Die Technische Universität München (TUM) hat im Rahmen der TUM Schülerkonferenz drei Schüler aus dem W-Seminar Physik für ihre Forschungsprojekte ausgezeichnet. So auch Norman Spaeth für seine "Untersuchungen zum stabilen Betrieb des Reibungsoszillators".

"Das Experiment ist im Prinzip einfach aber instabil", erklärt der Schüler, "eine Metallstange wird auf zwei gegensätzlich rotierende Spulen gelegt. Die Stange bewegt sich dann in unvorhersagbarer Weise hin und her oder schaukelt sich unvermittelt auf. Aber findet man die richtige Balance aus Reibung und Rotation so stellt sich eine wundersame harmonische Schwingung ein." Für das genaue Ausmessen dieser "Inseln der Ordnung inmitten des Chaos" wurde Norman Spaeth mit dem ersten Preis ausgezeichnet. Weitere Auszeichnungen gingen an Tobias Wögerbauer für sein Projekt "Saxon Bowl" und Jakob Wallner für "Centripetal Spheres".

Ein Höhepunkt im Rahmenprogramm war der Gastvortrag "Die Forschungsstation Neumayer III in der Antarktis" unseres P-Seminars Physik.
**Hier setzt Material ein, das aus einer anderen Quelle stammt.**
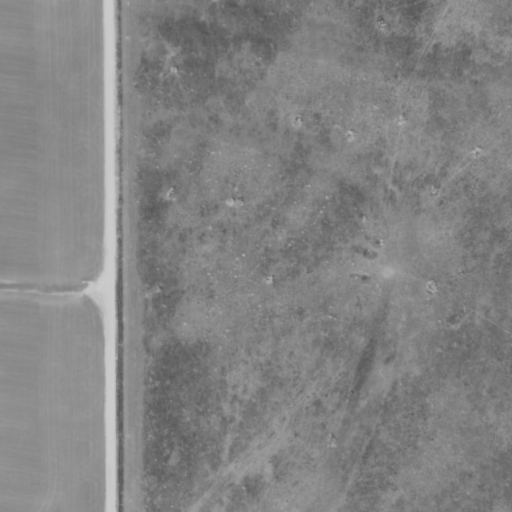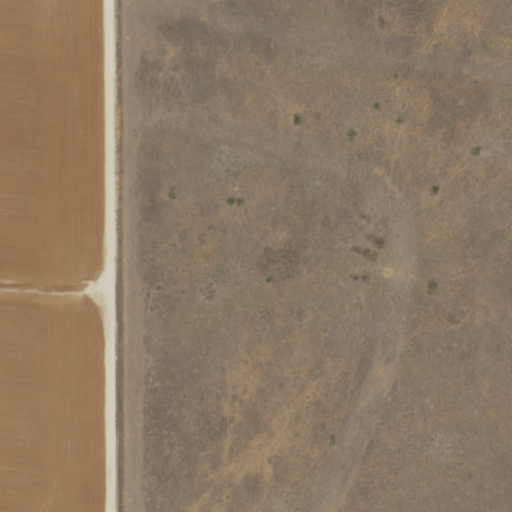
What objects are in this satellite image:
road: (114, 256)
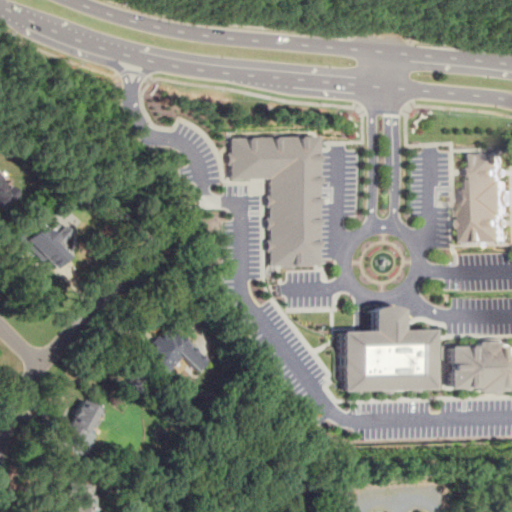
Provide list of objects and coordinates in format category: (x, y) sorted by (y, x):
road: (227, 22)
road: (381, 38)
road: (291, 43)
road: (461, 45)
road: (57, 56)
road: (129, 70)
road: (249, 77)
road: (268, 97)
road: (132, 102)
road: (384, 104)
road: (439, 106)
building: (4, 191)
building: (280, 192)
building: (283, 192)
building: (481, 196)
building: (481, 196)
road: (427, 200)
road: (342, 203)
building: (48, 243)
building: (46, 244)
road: (498, 280)
road: (323, 287)
road: (386, 296)
road: (71, 332)
road: (278, 336)
road: (20, 345)
building: (170, 350)
building: (169, 352)
building: (389, 355)
building: (388, 356)
building: (479, 365)
building: (481, 366)
building: (77, 422)
building: (79, 426)
building: (77, 496)
road: (398, 497)
building: (75, 500)
road: (399, 504)
building: (232, 508)
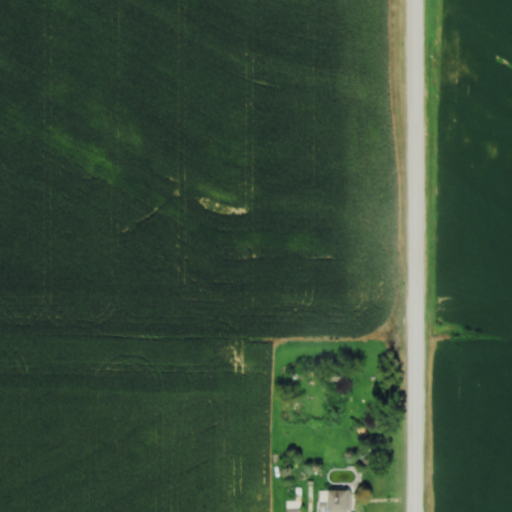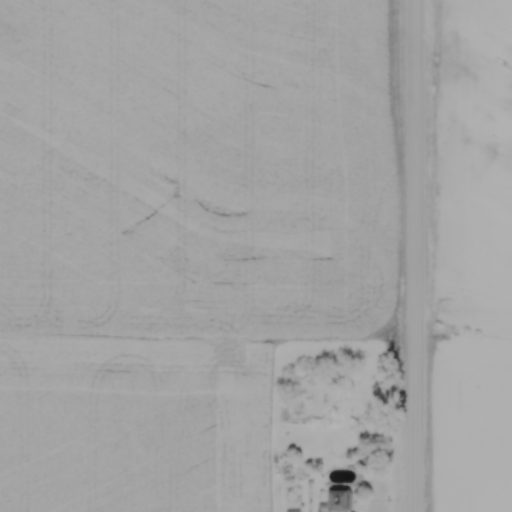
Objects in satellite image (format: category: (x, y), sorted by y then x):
road: (414, 255)
building: (336, 384)
building: (265, 497)
building: (345, 501)
building: (263, 510)
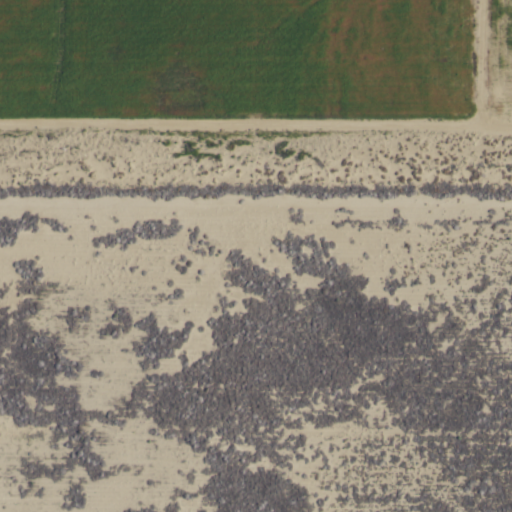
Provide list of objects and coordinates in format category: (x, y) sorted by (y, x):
crop: (255, 79)
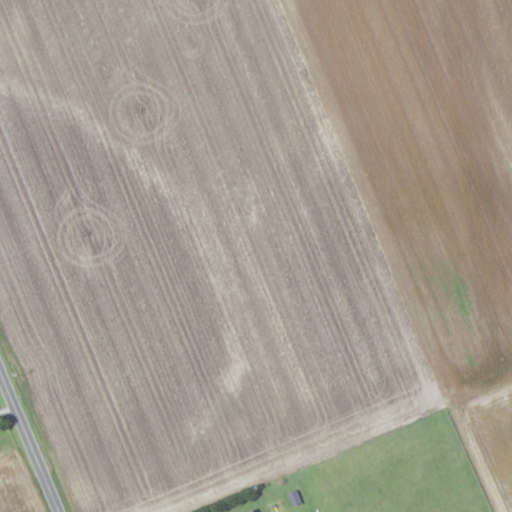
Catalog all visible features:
road: (28, 445)
building: (253, 510)
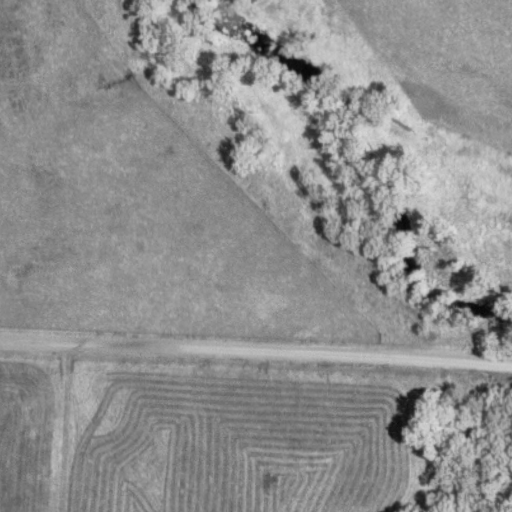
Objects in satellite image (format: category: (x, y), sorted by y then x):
road: (256, 344)
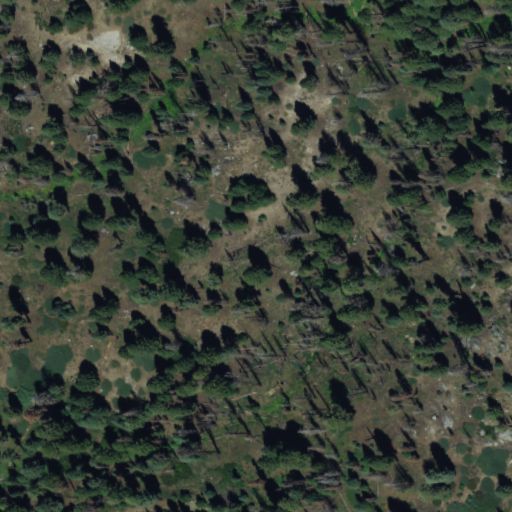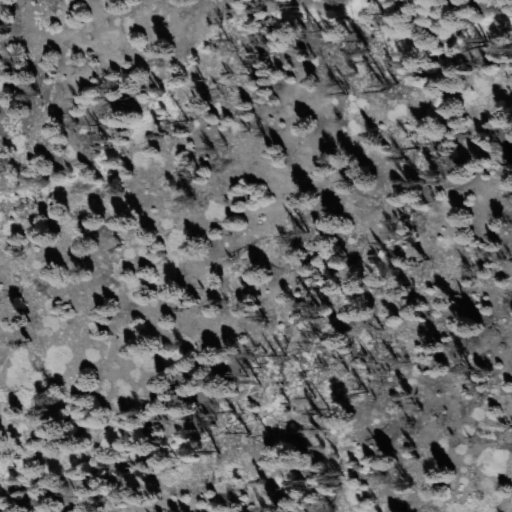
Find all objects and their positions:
road: (88, 511)
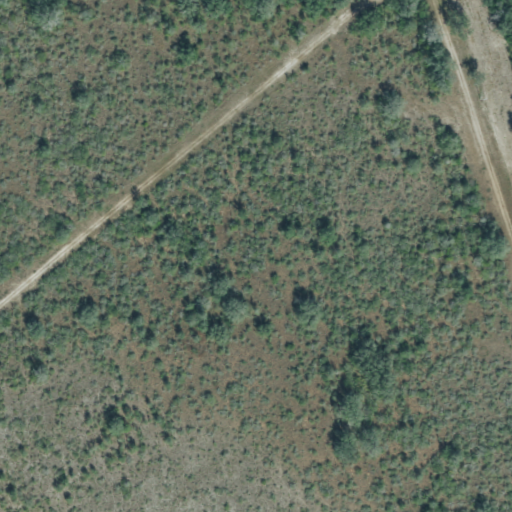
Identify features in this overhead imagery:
road: (183, 150)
Das Seminar hatte im Dezember letzten Jahres einen erfolgreichen Schulkontakt aufgenommen. Der Vortrag fand ein so breites Interesse, dass die Jury kurzerhand einen Sonderpreis für das Seminar einrichtete.

Die TUM Schülerkonferenz ist eine wissenschaftliche Konferenz mit Schwerpunkt auf den sogenannten MINT-Fächern. Unsere Schülerinnen und Schüler präsentieren dort ihre Seminararbeiten in einem Vortrag oder in einem Poster einer interessierten Öffentlichkeit und einer Jury aus Mitarbeiterinnen und Mitarbeitern der TUM. Anschließend beantworten sie Fragen aus dem Auditorium. Aufgrund der Corona-Pandemie fand die Konferenz diesmal online statt.